> [Task to complete]:
Could you repeat the records below exactly, leaving the pictures out?

> [Task material]:
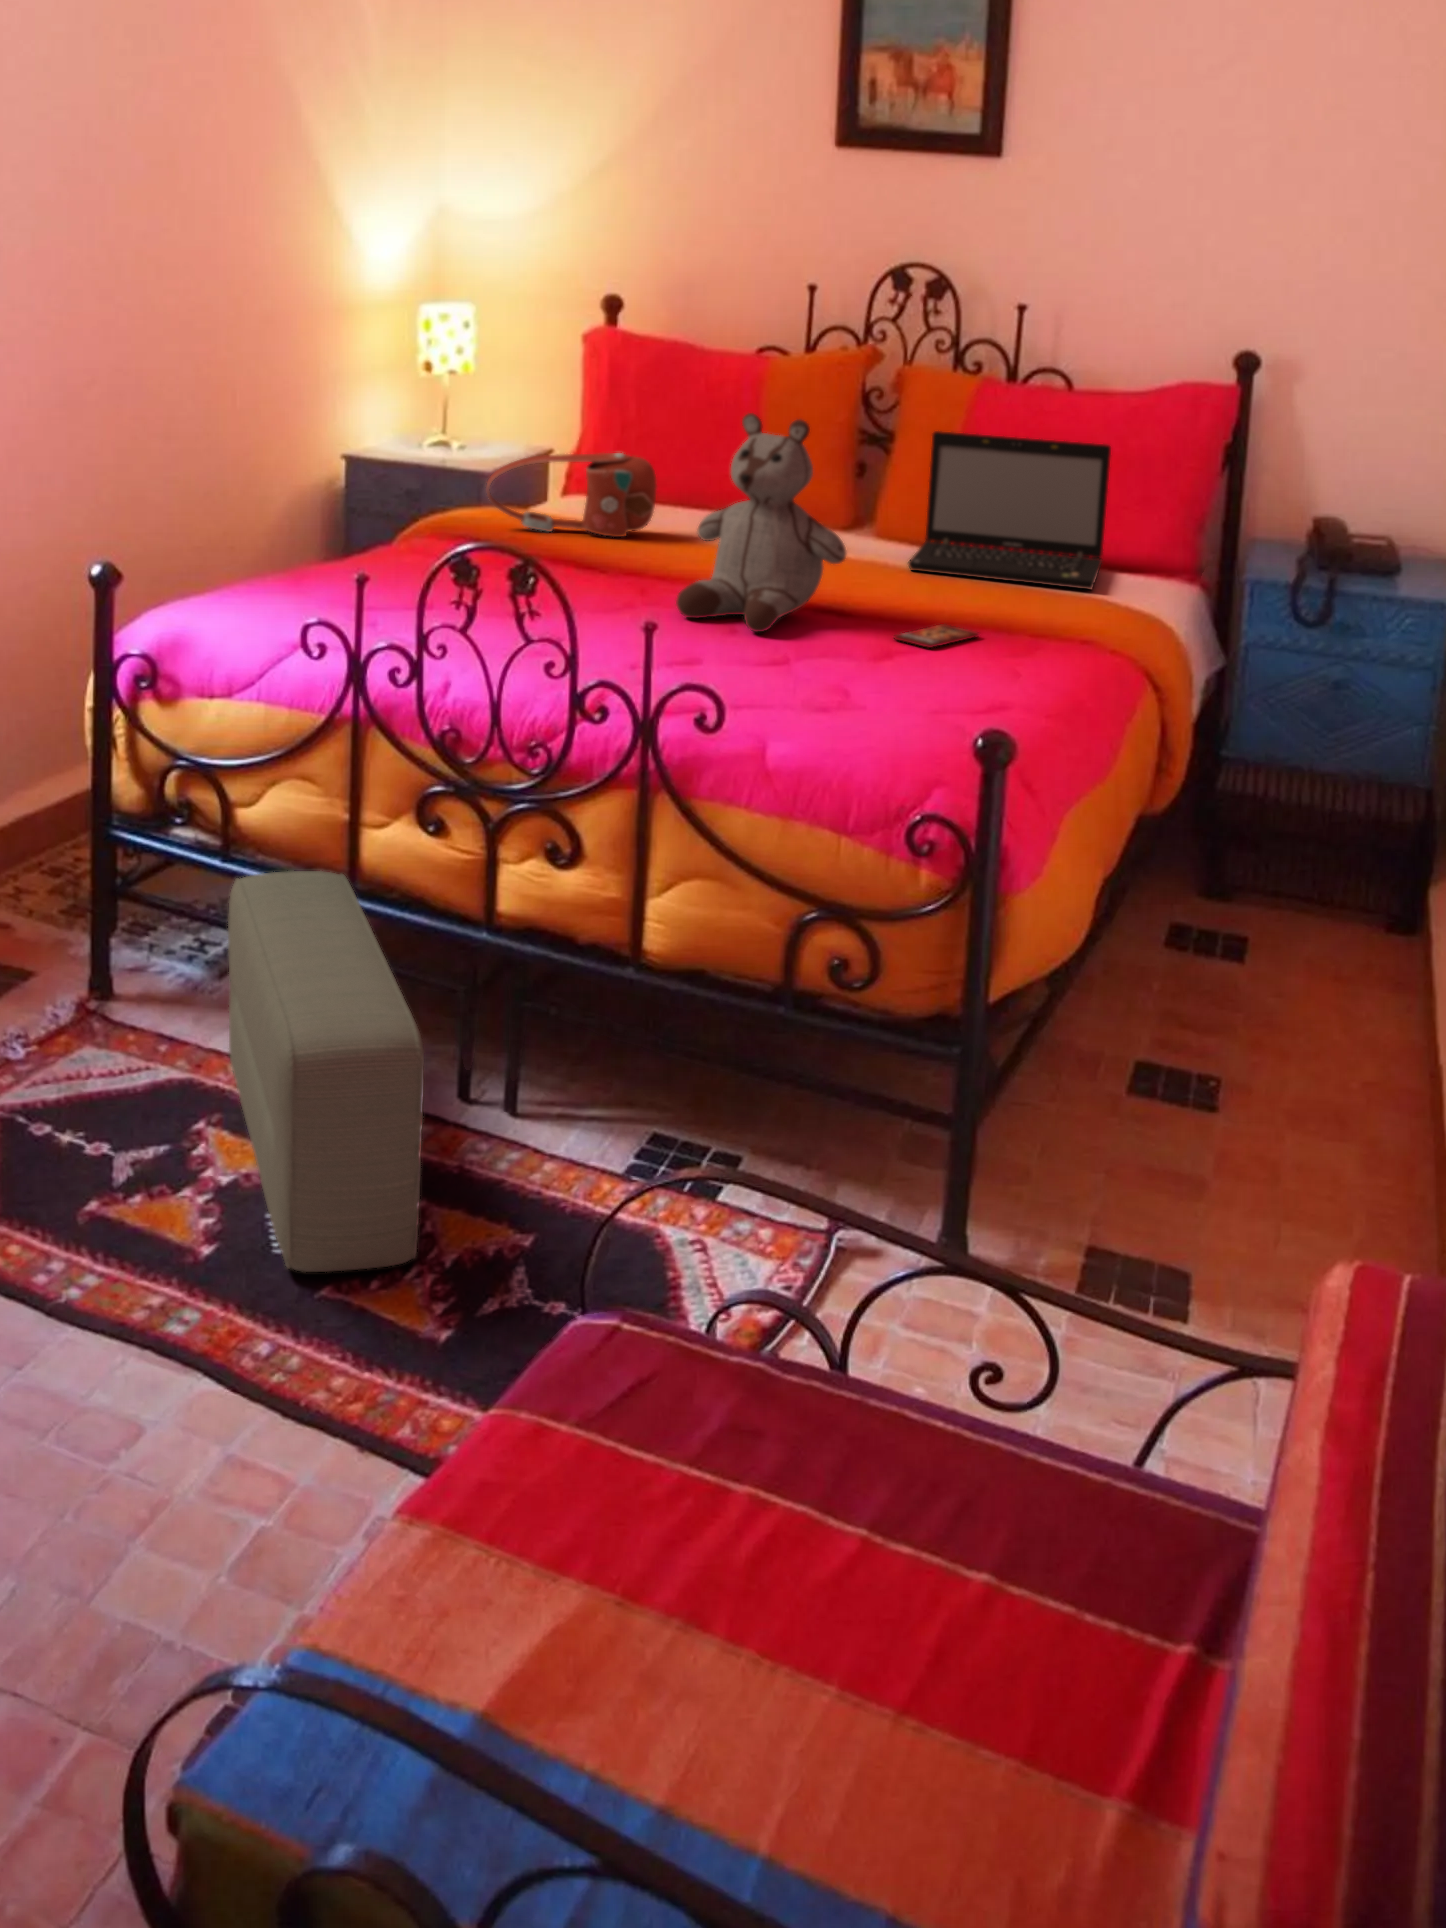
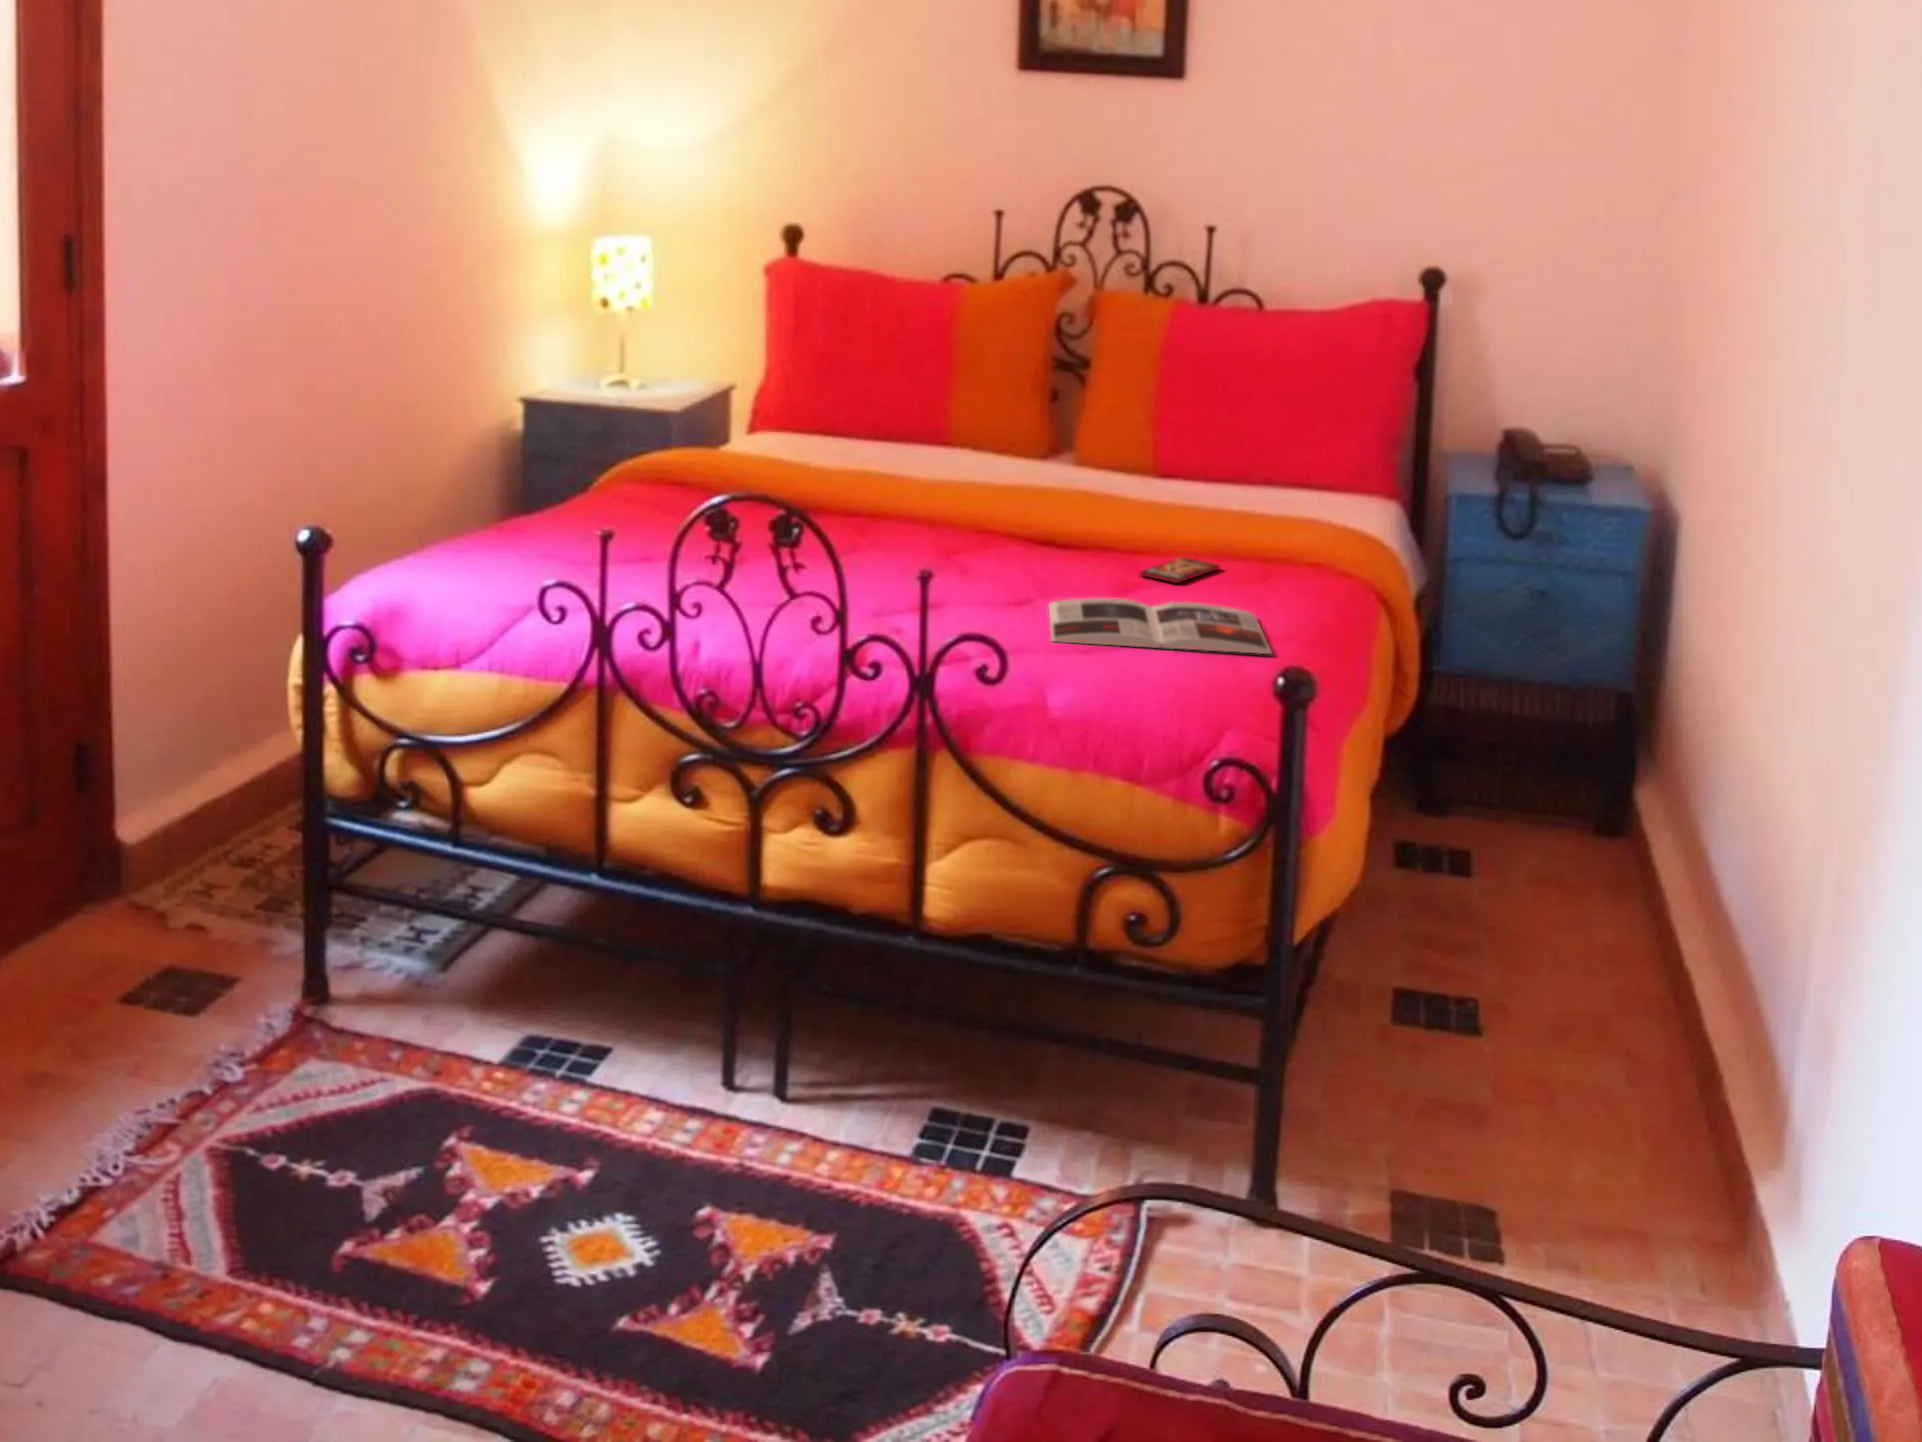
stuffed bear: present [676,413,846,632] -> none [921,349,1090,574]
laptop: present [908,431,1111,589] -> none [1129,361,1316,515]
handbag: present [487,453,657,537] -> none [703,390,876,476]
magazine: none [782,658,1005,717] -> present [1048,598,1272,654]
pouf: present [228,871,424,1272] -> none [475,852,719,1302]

> [Answer for this exercise]:
stuffed bear: present [676,413,846,632] -> none [921,349,1090,574]
laptop: present [908,431,1111,589] -> none [1129,361,1316,515]
handbag: present [487,453,657,537] -> none [703,390,876,476]
magazine: none [782,658,1005,717] -> present [1048,598,1272,654]
pouf: present [228,871,424,1272] -> none [475,852,719,1302]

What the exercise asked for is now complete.